A necessidade de abordar as neurotecnologias na reforma do Código Civil
A necessidade de abordar as neurotecnologias na reforma do Código Civil Brasileiro surgiu devido ao rápido avanço dessas tecnologias e seu impacto na sociedade. Com o desenvolvimento das neurotecnologias, surgiram preocupações sobre a proteção dos indivíduos contra possíveis abusos e manipulações.
As neurotecnologias estão se tornando cada vez mais comuns, não apenas em ambientes médicos e acadêmicos, mas também no mercado de consumo, como vimos acima nos exemplos. Ainda que ofereçam grandes benefícios, elas também apresentam riscos significativos, como a possibilidade de manipulação mental e discriminação. A reforma busca equilibrar esses benefícios e riscos, estabelecendo diretrizes claras para o uso seguro e ético das neurotecnologias.
Outros países, como Chile e Espanha, já começaram a incorporar a proteção dos neurodireitos em suas legislações. A reforma do Código Civil no Brasil segue essa tendência global, reconhecendo a importância de atualizar a legislação para refletir as novas realidades tecnológicas e adaptar nosso sistema jurídico para amparar os cidadãos em meio ao avanço tecnológico.
O que propõe a reforma do Código Civil sobre os neurodireitos
A reforma do Código Civil brasileiro propõe a inclusão de um novo livro dedicado ao Direito Civil Digital, que aborda, entre outros temas, a proteção dos neurodireitos. Confira abaixo alguns dos principais pontos a serem abordados:
💠 Direito à privacidade mental: Proteção contra a coleta e uso não autorizados de dados neurais, e ainda contra modificações não consentidas nas atividades cerebrais;
💠 Direito à identidade pessoal: Estabelecimento de limites para evitar que neurotecnologias influenciem ou alterem o senso de identidade individual, protegendo a integridade pessoal;
💠 Direito ao livre arbítrio: Garantia de que os indivíduos mantenham controle absoluto sobre seus processos decisórios, livres de manipulações ocultas por neurotecnologias;
💠 Direito de acesso justo à ampliação mental: Acesso equitativo às tecnologias que aprimoram ou estendem as capacidades cognitivas, guiado pelos princípios de justiça e equidade;
💠 Proteção contra vieses: Medidas para combater vieses que possam surgir do uso de neurotecnologias, especialmente quando combinadas com inteligência artificial, minimizando práticas discriminatórias;
💠 Responsabilização das big techs: As grandes empresas de tecnologia serão responsabilizadas por qualquer uso indevido de neurotecnologias que possa influenciar o comportamento dos usuários de forma imperceptível;
Por fim, nesta ampla gama de tópicos, a proposta inclui definições de conceitos básicos, como ambiente digital e plataformas online, e aborda questões específicas como neurodireitos, proteção contra a criação indevida de imagens com inteligência artificial, tutela do patrimônio digital (incluindo criptoativos), smart contracts, e o direito ao esquecimento. Além disso, estabelece obrigações para plataformas digitais, especialmente em relação ao conteúdo de terceiros e à proteção de crianças e adolescentes.

• • • •

(Enunciado da tarefa 1): De acordo com o trecho sobre neurotecnologias, que países já começaram a incorporar a proteção dos neurodireitos em suas legislações?
(Enunciado da tarefa 2): Transcreva do trecho sobre neurotecnologias a passagem que vai de “As neurotecnologias estão” até “ao avanço tecnológico.”.

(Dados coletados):
• • • •

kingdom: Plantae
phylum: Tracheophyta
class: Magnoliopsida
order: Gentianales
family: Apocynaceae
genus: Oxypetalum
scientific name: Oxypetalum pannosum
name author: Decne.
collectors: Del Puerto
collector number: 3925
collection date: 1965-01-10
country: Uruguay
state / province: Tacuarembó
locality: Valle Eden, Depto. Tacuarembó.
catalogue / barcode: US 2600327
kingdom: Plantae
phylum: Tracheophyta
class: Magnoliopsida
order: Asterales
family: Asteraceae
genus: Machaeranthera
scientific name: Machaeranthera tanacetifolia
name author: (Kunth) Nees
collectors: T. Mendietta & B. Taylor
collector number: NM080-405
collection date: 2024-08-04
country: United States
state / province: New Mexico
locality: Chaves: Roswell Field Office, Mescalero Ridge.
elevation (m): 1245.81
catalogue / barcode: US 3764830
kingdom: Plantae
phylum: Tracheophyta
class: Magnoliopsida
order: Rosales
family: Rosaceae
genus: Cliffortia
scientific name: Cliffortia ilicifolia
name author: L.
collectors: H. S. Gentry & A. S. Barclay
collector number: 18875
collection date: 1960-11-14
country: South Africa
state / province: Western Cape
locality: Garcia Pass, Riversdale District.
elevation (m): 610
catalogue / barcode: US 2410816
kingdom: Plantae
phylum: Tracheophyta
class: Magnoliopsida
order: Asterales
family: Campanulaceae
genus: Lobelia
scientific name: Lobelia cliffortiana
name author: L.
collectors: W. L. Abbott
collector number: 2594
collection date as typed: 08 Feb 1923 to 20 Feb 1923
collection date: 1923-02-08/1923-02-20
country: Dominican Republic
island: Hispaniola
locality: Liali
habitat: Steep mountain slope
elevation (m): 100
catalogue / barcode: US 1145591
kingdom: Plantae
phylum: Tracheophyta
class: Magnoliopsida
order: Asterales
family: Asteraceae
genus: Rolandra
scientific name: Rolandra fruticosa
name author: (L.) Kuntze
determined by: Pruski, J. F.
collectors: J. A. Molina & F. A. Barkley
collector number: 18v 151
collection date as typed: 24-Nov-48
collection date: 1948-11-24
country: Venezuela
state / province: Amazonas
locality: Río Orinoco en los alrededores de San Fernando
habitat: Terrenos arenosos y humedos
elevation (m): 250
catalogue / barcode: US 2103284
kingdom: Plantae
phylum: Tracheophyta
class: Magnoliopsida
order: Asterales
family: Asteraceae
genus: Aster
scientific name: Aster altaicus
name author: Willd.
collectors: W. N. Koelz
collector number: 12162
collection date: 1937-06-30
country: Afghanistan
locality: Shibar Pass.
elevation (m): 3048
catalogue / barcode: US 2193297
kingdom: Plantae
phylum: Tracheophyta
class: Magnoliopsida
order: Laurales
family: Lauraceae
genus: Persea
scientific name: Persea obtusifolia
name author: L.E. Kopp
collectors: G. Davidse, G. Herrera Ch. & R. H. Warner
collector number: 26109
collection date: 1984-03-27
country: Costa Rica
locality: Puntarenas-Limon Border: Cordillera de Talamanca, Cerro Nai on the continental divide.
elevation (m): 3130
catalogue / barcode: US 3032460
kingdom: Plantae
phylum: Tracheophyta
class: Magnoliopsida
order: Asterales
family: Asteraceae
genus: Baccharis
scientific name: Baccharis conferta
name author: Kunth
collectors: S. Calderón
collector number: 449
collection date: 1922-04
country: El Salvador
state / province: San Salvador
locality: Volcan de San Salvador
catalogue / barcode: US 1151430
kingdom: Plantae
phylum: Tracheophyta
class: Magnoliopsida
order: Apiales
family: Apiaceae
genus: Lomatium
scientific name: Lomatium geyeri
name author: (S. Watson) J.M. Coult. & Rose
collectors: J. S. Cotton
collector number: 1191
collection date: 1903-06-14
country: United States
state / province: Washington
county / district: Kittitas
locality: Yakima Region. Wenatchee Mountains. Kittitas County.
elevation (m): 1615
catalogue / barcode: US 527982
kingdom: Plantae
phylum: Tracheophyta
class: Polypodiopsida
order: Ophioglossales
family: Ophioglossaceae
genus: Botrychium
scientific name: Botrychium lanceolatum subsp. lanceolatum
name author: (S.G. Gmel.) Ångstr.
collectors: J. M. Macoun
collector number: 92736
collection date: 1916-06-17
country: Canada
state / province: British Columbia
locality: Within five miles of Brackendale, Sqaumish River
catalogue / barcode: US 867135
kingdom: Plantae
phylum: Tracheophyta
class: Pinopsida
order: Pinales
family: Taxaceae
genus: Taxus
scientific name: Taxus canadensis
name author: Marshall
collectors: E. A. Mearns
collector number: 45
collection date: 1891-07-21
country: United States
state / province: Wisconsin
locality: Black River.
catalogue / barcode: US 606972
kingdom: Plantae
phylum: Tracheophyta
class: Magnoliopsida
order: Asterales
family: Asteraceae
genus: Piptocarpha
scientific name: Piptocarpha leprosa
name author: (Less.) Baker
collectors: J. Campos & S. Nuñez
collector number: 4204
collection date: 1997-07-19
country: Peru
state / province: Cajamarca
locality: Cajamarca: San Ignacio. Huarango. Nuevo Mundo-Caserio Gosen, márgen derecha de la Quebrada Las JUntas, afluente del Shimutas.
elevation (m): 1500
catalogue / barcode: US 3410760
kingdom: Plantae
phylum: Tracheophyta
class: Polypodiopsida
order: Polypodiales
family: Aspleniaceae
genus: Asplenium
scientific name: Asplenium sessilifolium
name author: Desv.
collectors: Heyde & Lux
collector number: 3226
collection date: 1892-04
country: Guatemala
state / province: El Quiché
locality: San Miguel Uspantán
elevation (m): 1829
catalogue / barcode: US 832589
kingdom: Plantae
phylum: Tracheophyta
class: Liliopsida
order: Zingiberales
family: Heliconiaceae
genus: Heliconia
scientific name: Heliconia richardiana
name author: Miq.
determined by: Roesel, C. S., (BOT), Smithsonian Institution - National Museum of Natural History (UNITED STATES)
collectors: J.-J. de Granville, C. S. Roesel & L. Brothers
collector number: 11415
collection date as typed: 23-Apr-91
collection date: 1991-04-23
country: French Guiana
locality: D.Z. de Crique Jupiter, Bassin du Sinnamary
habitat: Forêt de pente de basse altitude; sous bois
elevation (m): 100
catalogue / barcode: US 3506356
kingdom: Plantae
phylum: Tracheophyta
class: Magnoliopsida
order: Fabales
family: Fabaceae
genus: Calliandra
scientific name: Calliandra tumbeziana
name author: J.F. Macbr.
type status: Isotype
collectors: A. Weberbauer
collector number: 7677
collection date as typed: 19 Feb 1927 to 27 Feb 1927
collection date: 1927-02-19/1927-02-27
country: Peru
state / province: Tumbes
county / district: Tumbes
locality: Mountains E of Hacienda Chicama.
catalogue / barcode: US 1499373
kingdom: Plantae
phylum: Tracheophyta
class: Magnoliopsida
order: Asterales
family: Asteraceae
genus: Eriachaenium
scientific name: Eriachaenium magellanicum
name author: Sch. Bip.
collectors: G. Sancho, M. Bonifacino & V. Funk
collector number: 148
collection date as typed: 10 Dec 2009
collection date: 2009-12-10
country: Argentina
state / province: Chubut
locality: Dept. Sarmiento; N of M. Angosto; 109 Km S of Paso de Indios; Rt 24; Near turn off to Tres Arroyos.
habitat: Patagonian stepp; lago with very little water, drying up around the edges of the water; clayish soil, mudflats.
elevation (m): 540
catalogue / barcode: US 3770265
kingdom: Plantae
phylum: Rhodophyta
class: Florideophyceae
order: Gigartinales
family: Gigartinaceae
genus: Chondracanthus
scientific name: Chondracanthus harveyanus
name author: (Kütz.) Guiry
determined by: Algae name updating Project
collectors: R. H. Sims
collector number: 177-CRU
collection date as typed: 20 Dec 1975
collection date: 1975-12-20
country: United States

• • • •

(Resolução 1): Chile e Espanha.

(Resolução 2):
As neurotecnologias estão se tornando cada vez mais comuns, não apenas em ambientes médicos e acadêmicos, mas também no mercado de consumo, como vimos acima nos exemplos. Ainda que ofereçam grandes benefícios, elas também apresentam riscos significativos, como a possibilidade de manipulação mental e discriminação. A reforma busca equilibrar esses benefícios e riscos, estabelecendo diretrizes claras para o uso seguro e ético das neurotecnologias.
Outros países, como Chile e Espanha, já começaram a incorporar a proteção dos neurodireitos em suas legislações. A reforma do Código Civil no Brasil segue essa tendência global, reconhecendo a importância de atualizar a legislação para refletir as novas realidades tecnológicas e adaptar nosso sistema jurídico para amparar os cidadãos em meio ao avanço tecnológico.